I finger a loose strand of hair at my temple and smile as the light catches on the threads of the goblin bracelet Bakken gave me. Dozens and dozens of thin silvery threads visible to no one but me glitter iridescent in the moonlight. I hop out of bed and find my knife. Using the sharp edge against the back of my scalp like a razor, I sheer off a short lock of hair and snap a thread on my goblin bracelet.
Bakken appears almost immediately. It’s the first time I’ve seen him since that night at the Unseelie palace. Then, with blood still on my hands from slaying Mordeus, I’d had to sheer off all my hair up to my jaw to get the goblin to take me to Finn’s catacombs.
I’m hoping tonight he’ll work for less.
“Fire Girl,” he says, grinning at me. “What do you have for me?”
I open my palm to show him the tuft of short hairs I’ve shaved from the back of my head.
Bakken scowls. “Don’t insult me, Fire Girl.”
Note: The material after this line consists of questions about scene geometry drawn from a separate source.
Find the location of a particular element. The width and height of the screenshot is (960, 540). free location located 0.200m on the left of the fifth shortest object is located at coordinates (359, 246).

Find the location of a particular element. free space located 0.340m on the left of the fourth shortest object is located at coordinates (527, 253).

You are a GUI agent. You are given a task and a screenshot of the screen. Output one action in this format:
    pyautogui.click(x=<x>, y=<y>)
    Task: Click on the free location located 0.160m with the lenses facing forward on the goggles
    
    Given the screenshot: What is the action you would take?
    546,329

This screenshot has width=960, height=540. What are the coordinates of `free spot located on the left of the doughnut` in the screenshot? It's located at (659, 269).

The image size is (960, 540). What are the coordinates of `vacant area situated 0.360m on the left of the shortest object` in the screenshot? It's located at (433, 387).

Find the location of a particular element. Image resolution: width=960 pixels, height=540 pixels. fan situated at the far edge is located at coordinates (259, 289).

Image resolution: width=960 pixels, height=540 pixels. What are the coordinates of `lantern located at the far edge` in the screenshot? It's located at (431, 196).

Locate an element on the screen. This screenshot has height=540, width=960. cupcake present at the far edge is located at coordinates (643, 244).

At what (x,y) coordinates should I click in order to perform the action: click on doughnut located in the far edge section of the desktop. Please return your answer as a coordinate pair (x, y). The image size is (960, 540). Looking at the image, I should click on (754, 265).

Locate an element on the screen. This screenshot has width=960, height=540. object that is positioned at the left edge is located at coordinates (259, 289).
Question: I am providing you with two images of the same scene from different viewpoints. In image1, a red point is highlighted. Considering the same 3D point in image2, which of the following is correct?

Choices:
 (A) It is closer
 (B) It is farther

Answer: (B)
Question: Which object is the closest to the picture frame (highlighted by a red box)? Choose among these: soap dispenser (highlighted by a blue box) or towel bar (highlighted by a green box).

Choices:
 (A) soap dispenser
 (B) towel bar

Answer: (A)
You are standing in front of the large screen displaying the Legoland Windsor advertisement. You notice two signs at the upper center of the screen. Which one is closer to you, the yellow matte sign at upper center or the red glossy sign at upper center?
“I’m mean no offense,” I promise. “But this is all I have, and I need to go to the Unseelie palace.”
“I don’t work for free.”
“Consider this a deposit,” I blurt, then swallow, hatching a plan on the spot. “How would you like a lock of Prince Ronan’s hair for the return trip?”
Bakken narrows his bulging eyes. He wants what I’m offering. “How do you intend to obtain the prince’s hair?”
“Leave that to me,” I say, a little breathless. I think this is going to work. “Please?”
It’s only as Bakken reaches for my wrist that I remember I’m dressed in nothing more than a thin sleeping gown.
Bakken brings me directly to a low-lit bedroom and vanishes again before I’ve even fully materialized. This isn’t the lavishly furnished bedroom I appeared in when going through the portal in the queen’s armoire. This one overlooks a rushing river flowing through a mountain pass, but it’s not the view that strikes me most intensely. It’s him.
The utter essence of Sebastian slams into me.
“Abriella!”
I turn to the sound of Sebastian’s voice. He launches himself out of bed. Before I can say a word or even brace myself, he’s gathered me into his arms and lifted me off the floor. He’s shirtless and warm, and it would be so easy to melt into him. Not just because I miss his warmth and love. Not just because I’m lonely and don’t want to live in this awful realm without him.